I suspect that one reason we resist recognizing such differences is that we have a lot invested in the metaphorical notion of a piece as a journey with a singular trajectory, that of getting lost and coming home (or, there and back again), so that all the adventures and detours and cul de sacs along the way get largely discounted  (recently, there have been a couple of surveys of German tourists which have shared the conclusion that most German tourists enjoy their holidays least while they are actually on them, and most when they are back home on their sofas, reminiscing and planning the next package vacation) although those are precisely the parts of the journey which give it texture and distinction  (I recently had a gig which involved copying massive amounts of Beethoven & was once again reminded that I'm never sure which is more impressive: the banality (arid, bromidic, characterless, cloying, colorless, commonplace, dead, drab, drag, drudging, dull, flat, ho hum, humdrum, insipid, interminable, irksome, lifeless, monotonous, moth-eaten, mundane, nothing, nowhere, platitudinous, plebeian, prosaic, repetitious, routine, simplistic, spiritless, stale, stereotyped, stodgy, stuffy, stupid, tame, tedious, threadbare, tiresome, tiring, trite, unexciting, uninteresting, unvaried, vapid, wearisome, worn-out, zero altitude) of his material or the extraordinary things he makes out of his materal (like, wow.))  Perhaps it would be useful — if not as a listener or performer of existing music, but at least as a composer of new music — for us to change the metaphor a bit.  Maybe we don't really use music as a form of travel; at least we don't use good music as a means of traveling in straight lines from here to there and then back here.

What might an alternative metaphor sound like?  How about this from Raymond Roussel:  In his How I Wrote Certain of My Works (which is essential reading, buckoes) identifies one working method which begins with a pair of words which have some similarity — which could be homonyms or metagrams or rhymes or assonances or visual but not acoustical similarities etc. — and then creates sentences or phrases around the word with their own punning resemblances, but altogether distinct meanings, assigning this pair of sentences or phrases to the beginning and end of the poem or novel.

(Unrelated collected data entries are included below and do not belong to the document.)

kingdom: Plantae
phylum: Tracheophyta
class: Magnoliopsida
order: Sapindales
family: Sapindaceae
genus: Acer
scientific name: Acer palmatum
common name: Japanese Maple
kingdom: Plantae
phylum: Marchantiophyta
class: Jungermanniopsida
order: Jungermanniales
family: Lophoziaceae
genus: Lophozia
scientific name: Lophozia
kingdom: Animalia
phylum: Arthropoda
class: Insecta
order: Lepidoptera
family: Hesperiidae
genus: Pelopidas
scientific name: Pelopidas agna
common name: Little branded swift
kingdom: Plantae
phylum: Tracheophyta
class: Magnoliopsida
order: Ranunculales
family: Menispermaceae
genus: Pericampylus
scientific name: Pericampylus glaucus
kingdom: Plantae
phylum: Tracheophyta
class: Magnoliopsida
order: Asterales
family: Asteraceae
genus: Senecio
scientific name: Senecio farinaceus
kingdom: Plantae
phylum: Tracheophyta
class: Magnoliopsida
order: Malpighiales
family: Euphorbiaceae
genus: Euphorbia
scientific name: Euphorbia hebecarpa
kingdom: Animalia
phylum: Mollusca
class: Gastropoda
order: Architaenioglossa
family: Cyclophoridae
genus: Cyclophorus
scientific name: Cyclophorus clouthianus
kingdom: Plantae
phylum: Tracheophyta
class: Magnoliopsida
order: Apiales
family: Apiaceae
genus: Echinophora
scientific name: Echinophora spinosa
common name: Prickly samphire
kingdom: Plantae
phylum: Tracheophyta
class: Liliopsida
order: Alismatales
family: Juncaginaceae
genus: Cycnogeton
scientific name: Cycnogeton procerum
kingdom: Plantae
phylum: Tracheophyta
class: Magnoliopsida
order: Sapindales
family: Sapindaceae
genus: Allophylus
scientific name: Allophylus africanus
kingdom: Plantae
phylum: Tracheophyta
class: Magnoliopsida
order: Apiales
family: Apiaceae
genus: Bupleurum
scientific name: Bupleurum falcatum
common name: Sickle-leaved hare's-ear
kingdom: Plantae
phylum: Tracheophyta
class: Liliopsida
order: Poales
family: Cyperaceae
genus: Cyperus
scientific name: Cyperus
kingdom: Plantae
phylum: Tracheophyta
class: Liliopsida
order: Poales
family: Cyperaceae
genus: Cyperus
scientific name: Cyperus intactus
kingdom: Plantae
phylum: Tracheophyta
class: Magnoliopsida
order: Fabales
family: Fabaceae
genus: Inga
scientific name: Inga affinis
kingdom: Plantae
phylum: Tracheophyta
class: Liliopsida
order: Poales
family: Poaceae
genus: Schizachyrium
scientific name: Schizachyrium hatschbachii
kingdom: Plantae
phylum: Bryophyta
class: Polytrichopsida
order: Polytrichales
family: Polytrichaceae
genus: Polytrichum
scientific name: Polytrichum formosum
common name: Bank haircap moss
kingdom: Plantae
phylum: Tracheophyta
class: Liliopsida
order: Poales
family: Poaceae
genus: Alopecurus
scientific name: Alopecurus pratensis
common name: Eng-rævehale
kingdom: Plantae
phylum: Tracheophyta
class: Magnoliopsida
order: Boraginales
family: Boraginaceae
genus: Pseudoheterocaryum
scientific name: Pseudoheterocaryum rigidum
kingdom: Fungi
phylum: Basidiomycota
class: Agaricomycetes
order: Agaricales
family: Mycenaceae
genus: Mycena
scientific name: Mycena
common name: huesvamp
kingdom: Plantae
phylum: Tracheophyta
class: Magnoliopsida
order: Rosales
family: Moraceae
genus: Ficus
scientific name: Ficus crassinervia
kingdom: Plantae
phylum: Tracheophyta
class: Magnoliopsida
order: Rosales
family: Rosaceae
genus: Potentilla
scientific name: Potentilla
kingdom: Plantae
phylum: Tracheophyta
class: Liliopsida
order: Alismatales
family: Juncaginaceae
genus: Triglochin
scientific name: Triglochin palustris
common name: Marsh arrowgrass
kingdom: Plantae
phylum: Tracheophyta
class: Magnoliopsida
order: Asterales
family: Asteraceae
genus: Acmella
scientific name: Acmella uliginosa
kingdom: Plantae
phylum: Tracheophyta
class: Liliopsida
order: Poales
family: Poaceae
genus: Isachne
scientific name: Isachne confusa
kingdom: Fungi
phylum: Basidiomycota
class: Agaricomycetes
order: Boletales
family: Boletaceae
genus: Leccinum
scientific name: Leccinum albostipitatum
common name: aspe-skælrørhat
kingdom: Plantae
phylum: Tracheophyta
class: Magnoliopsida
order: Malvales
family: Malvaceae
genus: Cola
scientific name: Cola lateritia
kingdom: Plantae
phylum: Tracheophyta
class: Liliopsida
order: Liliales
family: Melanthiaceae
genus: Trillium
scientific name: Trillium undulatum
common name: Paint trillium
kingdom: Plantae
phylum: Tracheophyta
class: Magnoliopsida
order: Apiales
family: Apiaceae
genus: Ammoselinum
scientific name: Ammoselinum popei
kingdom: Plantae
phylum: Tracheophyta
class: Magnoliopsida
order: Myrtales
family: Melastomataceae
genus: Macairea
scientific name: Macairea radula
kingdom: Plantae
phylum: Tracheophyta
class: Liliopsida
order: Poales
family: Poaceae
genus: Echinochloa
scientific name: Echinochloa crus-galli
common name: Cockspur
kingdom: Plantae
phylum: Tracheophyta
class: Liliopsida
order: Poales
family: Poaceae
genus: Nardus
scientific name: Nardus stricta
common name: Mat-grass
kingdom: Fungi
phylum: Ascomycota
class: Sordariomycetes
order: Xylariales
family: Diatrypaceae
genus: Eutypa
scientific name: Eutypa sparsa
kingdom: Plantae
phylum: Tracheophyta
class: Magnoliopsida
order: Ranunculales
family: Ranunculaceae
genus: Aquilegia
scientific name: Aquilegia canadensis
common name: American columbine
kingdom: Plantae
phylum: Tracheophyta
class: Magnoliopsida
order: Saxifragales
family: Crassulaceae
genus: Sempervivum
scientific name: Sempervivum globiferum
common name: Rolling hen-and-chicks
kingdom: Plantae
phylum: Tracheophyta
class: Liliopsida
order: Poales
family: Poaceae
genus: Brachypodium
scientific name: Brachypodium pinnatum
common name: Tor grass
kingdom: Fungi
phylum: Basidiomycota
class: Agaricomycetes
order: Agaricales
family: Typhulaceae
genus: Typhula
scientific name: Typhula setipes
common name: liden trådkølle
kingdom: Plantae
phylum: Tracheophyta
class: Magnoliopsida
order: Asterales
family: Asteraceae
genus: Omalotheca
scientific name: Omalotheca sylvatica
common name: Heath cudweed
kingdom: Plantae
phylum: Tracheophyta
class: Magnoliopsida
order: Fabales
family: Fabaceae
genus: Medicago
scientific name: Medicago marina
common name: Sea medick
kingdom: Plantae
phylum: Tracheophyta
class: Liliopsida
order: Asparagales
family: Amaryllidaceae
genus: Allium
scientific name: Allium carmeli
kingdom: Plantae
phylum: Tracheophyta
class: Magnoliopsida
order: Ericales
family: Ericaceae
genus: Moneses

Composition then becomes the process of connecting these two same-but-different bits of information through a process of interpolation (and often multiply interpolated interpolations (which are represented in Roussel by multiple sets of nested parentheses.))  In tonal music, or not-yet-tonal, or even not-really-trying-at-all-to-be-tonal musics, might it often be the case that apparently-same tones or tonalities are actually only punningly related, with an external marker of similarity or two temporarily confusing the listener into conflating events that are really fundamentally different in character (in a trivial example, but getting back to Beethoven, in the Consecration of House Overture, he begins with all the tones of a C major triad spread thick and wide, but ends with only Cs, in five conjoined octaves — gone to C alright — and, for that matter, hard not to hear as major, but hardly the same C as the opening)?